Convenience? Who Needs Convenience?
Now, we’ve already seen that the performance and environmental friendliness of hydrogen fuel cell cars don’t even match current conventional hybrids, but if you want to pretend that they are better because they are “zero-emissions vehicles,” then let’s have a look at one more factor influencing consumer choice and satisfaction. The biggest trump card hydrogen fuel cell cars (and gasmobiles) theoretically have over battery-electric cars is that you can fill up their tanks and then drive for hundreds of miles, and that you can fill up their tanks in a matter of minutes.

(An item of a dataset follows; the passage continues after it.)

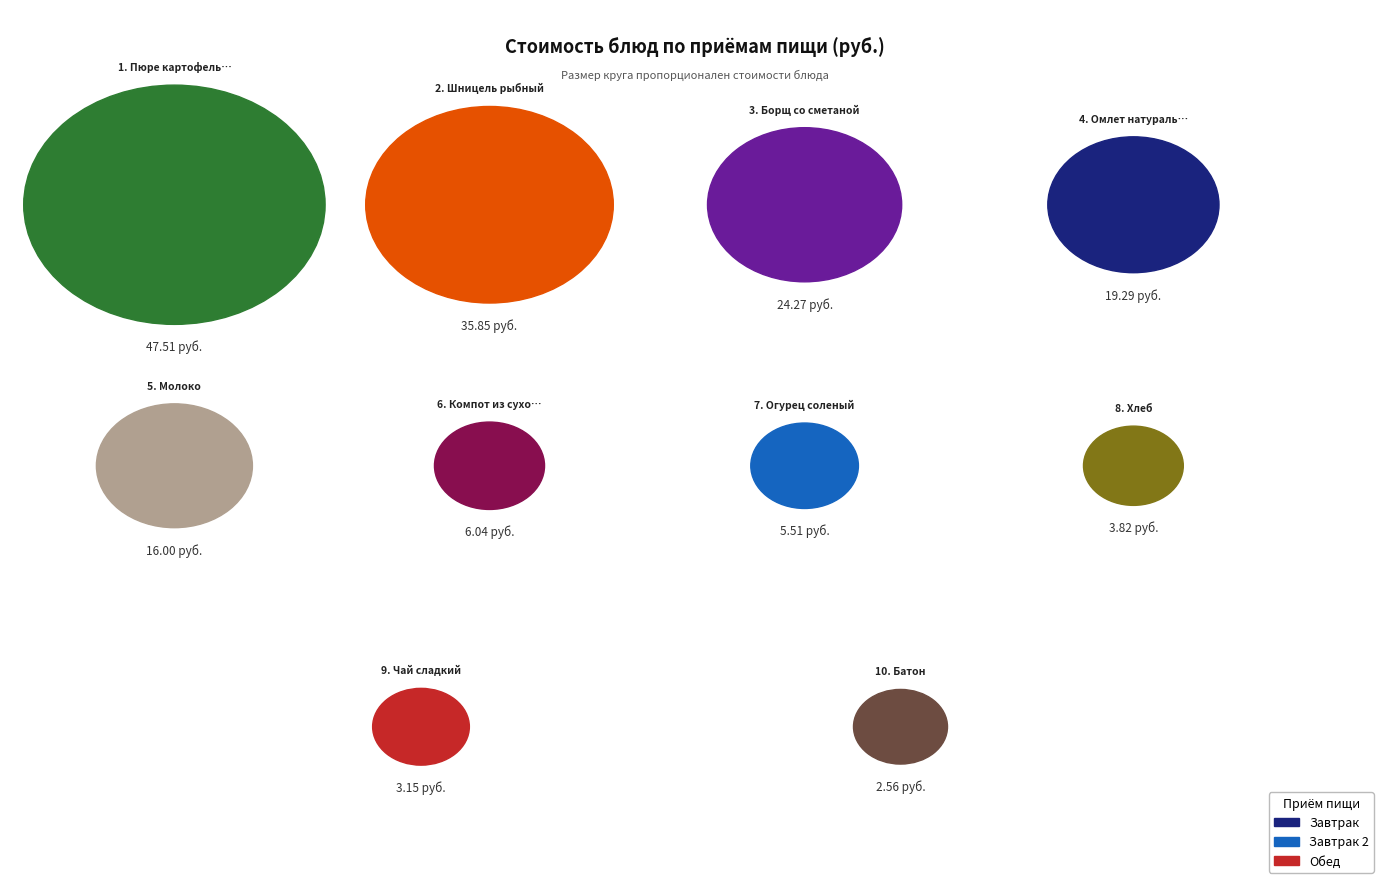

To the nearest percent, what is the combined percentage of Омлет натуральный and Батон?

13%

Theoretically, this makes hydrogen and gasoline cars “more convenient.” Ironically, I think convenience is the #1 or #2 biggest selling point for battery-electric cars, the #1 or #2 benefit that will spur the EV revolution on. (The other benefit is this one.) With a battery-electric car, you generally plug in when you get home and then go inside, spending all of a few seconds “refueling.” When you leave in the morning, you leave on a “full tank” (full battery). With hydrogen fuel cell cars and gasmobiles, when you run out of fuel, you need to go and find a refueling stations, and then wait there as your car refuels (generally while sucking in some harmful fumes). It’s one of the things electric car owners dread when they have to drive a gasmobile from time to time.
And note that there are almost no hydrogen fueling stations out there (12 in the US, according to the US Department of Energy), while there are already tens of thousands of battery-EV charging stations… plus all of those home and work electricity outlets and EV chargers.

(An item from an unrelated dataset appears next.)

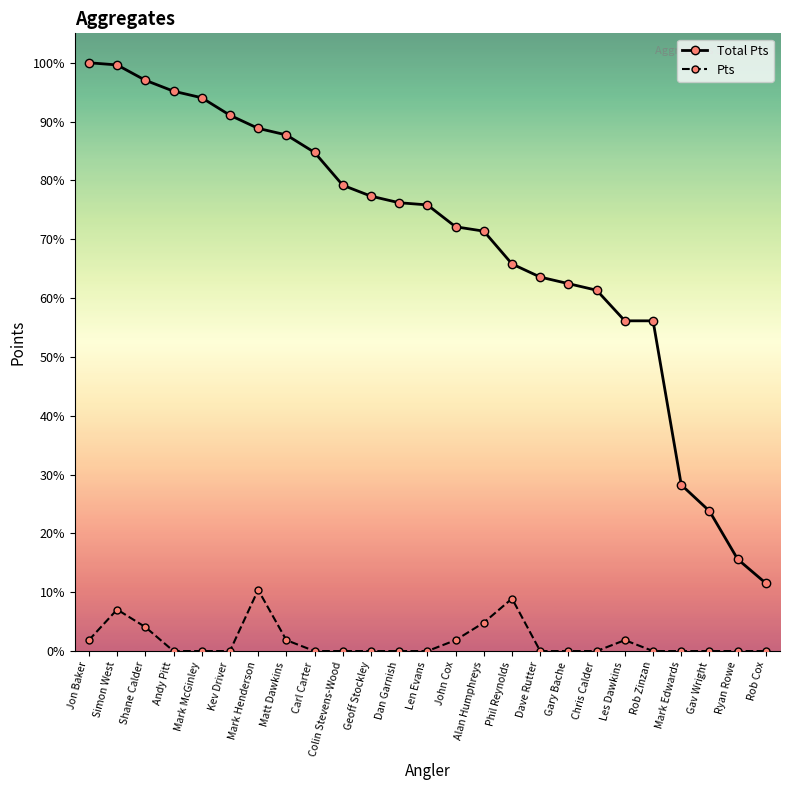

Rank the series by their maximum value, from lowest to highest.

Pts, Total Pts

So What Do Hydrogen Fuel Cell Cars Have Going For Them?
Honestly, very little. I think the biggest thing they have going for them is that the technology sounds cool. It sounds cool to say that oxygen is going to mix with hydrogen to propel your car forward, and out will just come water vapor.

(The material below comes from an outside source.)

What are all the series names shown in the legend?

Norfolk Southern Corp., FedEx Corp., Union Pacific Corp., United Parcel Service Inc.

Of course, if you are an auto company that would like to delay any significant changes to the dominant technology, or if you are a natural gas company that doesn’t want to see fossil fuels staying in the ground where they are most beneficial to humanity, than hype of a future about hydrogen fuel cell cars is very valuable. It has been going on for decades, and it can go on for several more decades, all while we suffer the effects of burning oil and natural gas. The media and much of the public have picked up on the messaging and is running with the idea as if it is the coolest thing since sliced bread… and they have been for decades.
Luckily, we do now have a cost-competitive alternative that is much cleaner, offers superior performance, and offers much greater convenience — 100% electric cars. And even stepping-stone plug-in hybrids generally offer those benefits over conventional gasmobiles (and hydrogen fuel cell cars). So hopefully this is the last article I ever feel compelled to write about hydrogen fuel cell cars. 😀
I’ll just end with some great Elon Musk lines (first accumulated here):
- Hydrogen fuel cell cars “are extremely silly.”
- “Hydrogen is an incredibly dumb” fuel.
- “Fuel cell is so bullshit, it’s a load of rubbish. The only reason they do fuel cell is because… they don’t really believe it, it’s something that they can… it is like a marketing thing.”
- “There’s no need for us to have this debate. I’ve said my peace on this, it will be super obvious as time goes by.”